The subjects were all people who hadn’t seen any episodes of the show before. The EEG’s measured three areas types of brain waves, those associated with attention, memory encoding and emotion.
The key was then comparing the EEG data with the live Twitter data from when the show first aired. Combing back through Tweets about the show that happened as it aired, the researchers collated and overlaid that data with the peaks and valleys of neural engagement from their 20 test subjects.
The first noticeable trend was the correlation of spikes in brain activity and Tweets. Big moments in the show — for instance the clip below where Sheriff Rick Grimes takes out a little girl zombie with a shot to the head — corresponded with a lot of brain activity and a lot of Twitter activity. The common understanding of Twitter as a good measure of engagement in viewers holds.
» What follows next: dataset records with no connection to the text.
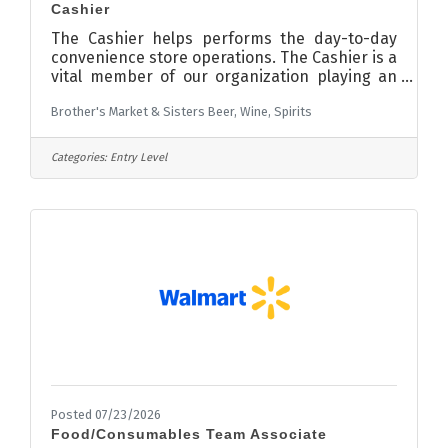
Cashier
The Cashier helps performs the day-to-day
convenience store operations. The Cashier is a
vital member of our organization playing an
essential role in ensuring a positive
Brother's Market & Sisters Beer, Wine, Spirits
experience for customers and great work
environment for team members. The self-
motivated, service-orientated individual will
Categories:
Entry Level
be accountable for demonstrating Northdale’s
culture of exceptional customer service and
team orientated mindset.Requirements:
Responsibilities and DutiesMaintain high level
of customer service.Register sales on
Posted 07/23/2026
Food/Consumables Team Associate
But the brain data also showed something the Tweet data did not: Spikes in brain engagement at moments of high emotion that didn’t register on Twitter. When Sheriff Grimes breaks down about halfway through the episode, thinking his family is gone, the volunteers’s brains registered high activity, but there were very few Tweets about that moment. The effect says something about how people use Twitter, that it’s an outlet for certain types of emotions, but not others.
Would love to see how brain data and Twitter data would compare on something like the presidential debates.
Full disclosure: John Johnson, the Harmony Institute’s founder and executive director, also sits on the BuzzFeed board of directors.